Getting admitted to college — especially if it’s one of your top choices — can be a thrilling moment. Make it even better by making sure that you get as much financial help with college costs as you can.
The best way to do that? Filling out the Free Application for Federal Student Aid (FAFSA) before the March 2 deadline.
If you’re concerned about paying for college, filling out the FAFSA is the single most important step you can take. UC financial aid expert Jamal Collins emphasized this and more in today's Facebook Live, in which he answered your questions about paying for college — from scholarship and grant programs, to loans, work-study and other financial aid options at UC.
Here are a few other tips for making college more affordable.
No. 1: Apply for financial aid, regardless of whether you think you are eligible
Lots of students assume they won’t qualify for financial aid and don’t bother to fill out the FAFSA. The result: Students forego roughly $2.9 billion in financial aid each year.
Roughly half of students who don’t apply for aid would actually qualify for help. Family income is only one of the factors that affect eligibility for aid. Other factors include things like how many people live at home, and whether other siblings are also in college.
By filling out the FAFSA, students are automatically considered for other forms of financial assistance, such California’s Middle Class Scholarship and student loans, which have lower interest rates and more manageable repayment terms.
No. 2. The cost of tuition is less important than what YOU will pay
Tuition is just one component that makes up the cost of attendance, sometimes known as the “sticker price.” The cost of attendance is often different than what a student ends up paying, and financial aid can significantly reduce costs. Once you’ve been admitted to a particular college, evaluate how much financial aid you will receive. Look in particular at your award letter for gift aid — grants and scholarships that don't have to be paid back and go directly toward reducing the cost of attendance.
Colleges and universities vary widely in how much of this aid they give out. The bottom line: Schools that have higher tuition but more generous gift aid can sometimes be more affordable, while those with lower tuition can actually cost more.
At UC, for example, more than half of California resident undergraduates have their tuition and fees fully covered, and also receive some help with other costs, such as housing and books. About 70 percent of California undergraduates at UC receive some gift aid.
Many schools offer online calculators that can help you compare how various schools stack up against one another. You can find UC calculators here.
No. 3: Develop a budget that reflects all your living expenses
As you think about paying for college, remember to account for costs beyond tuition — books and supplies, housing, meals, transportation and other living expenses.
Every college and university estimates what these total costs of attendance are for their students, and they take them into account when calculating your financial aid.
At UC, for example, total cost of attendance will vary depending on whether a student plans to live on campus, off campus, or at home with their parents. Once you find out your financial aid award — including student loans or work-study — you can adjust accordingly.
No 4. College is an investment that can pay big dividends
As you assess where to attend college, compare graduation rates and how long it takes, on average, for students to earn a degree.

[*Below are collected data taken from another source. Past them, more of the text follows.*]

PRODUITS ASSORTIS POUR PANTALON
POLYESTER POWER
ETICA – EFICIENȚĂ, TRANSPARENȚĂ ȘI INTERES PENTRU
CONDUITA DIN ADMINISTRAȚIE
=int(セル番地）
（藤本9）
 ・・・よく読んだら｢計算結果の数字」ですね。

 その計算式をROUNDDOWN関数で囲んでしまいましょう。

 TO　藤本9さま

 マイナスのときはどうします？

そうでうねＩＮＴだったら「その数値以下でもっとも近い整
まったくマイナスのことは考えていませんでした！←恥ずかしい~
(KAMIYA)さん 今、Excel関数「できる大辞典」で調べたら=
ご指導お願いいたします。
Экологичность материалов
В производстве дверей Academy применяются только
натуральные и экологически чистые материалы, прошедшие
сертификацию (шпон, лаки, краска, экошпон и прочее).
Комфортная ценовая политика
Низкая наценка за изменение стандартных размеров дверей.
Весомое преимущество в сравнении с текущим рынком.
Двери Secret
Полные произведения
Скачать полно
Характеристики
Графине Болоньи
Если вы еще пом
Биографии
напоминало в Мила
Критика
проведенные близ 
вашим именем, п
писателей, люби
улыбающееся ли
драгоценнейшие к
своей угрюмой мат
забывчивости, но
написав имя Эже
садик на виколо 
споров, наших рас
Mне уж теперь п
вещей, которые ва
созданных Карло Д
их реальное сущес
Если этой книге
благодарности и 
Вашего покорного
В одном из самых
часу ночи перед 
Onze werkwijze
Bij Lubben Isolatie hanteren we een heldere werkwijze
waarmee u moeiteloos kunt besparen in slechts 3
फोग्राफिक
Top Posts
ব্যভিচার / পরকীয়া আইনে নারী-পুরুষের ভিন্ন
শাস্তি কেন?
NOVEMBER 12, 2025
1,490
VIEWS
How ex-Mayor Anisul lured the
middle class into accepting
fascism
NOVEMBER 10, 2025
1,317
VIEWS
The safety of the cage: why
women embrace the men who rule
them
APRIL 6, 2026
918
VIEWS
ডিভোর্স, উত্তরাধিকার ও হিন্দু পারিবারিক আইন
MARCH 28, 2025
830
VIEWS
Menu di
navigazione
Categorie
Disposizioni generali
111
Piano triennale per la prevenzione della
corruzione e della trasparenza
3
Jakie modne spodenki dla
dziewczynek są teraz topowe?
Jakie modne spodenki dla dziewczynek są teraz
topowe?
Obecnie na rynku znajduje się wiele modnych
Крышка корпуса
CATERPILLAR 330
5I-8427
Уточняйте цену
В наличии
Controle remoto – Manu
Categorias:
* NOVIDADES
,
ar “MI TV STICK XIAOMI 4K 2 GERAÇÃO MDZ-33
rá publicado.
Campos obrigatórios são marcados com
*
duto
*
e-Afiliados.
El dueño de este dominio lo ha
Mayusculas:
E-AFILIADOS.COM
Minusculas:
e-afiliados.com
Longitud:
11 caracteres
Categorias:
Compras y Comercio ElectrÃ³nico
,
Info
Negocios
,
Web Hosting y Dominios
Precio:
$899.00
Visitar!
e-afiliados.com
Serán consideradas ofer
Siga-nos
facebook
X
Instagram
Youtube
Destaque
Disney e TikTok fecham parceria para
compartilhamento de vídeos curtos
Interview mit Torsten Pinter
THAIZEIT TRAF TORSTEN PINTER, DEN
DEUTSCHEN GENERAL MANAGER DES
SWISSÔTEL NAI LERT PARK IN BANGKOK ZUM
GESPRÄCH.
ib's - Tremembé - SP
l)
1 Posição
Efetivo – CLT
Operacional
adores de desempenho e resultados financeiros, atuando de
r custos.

One of the biggest ways to hold down the cost of college is to graduate within four years. Not only do students save on tuition and other living costs, but they enter the workforce sooner and can start earning.
The U.S. Department of Education’s College Scorecard offers a tool that lets students compare graduation rates, average salary after attending, average debt and more.
“College isn’t an expense but an investment in your future, and you want to be sure you’re investing wisely,” said UC Director of Student Financial Support Chris Carter. “That means taking the time to choose a college that has a strong track record of student success.”
No 5. Search for scholarships
More than 1.5 million organizations across the country give out scholarships to help with college costs. These are monetary awards that never need to be paid back. Many scholarships are geared toward specific populations or objectives such as promoting diversity and economic mobility, advancing study in specific fields, supporting students of particular ethnic groups or religious affiliations, or helping students from a certain school or community reach college.
At UC, students who apply for admission are automatically entered into consideration for both need- and merit-based scholarships. In general, scholarships reduce a student’s need to work or borrow, but don’t affect their eligibility for need-based financial aid.
Be cautious, however, about paying for scholarship search services and be wary of scams. Free tools such as Fastweb! can be useful to help students find opportunities best suited for them.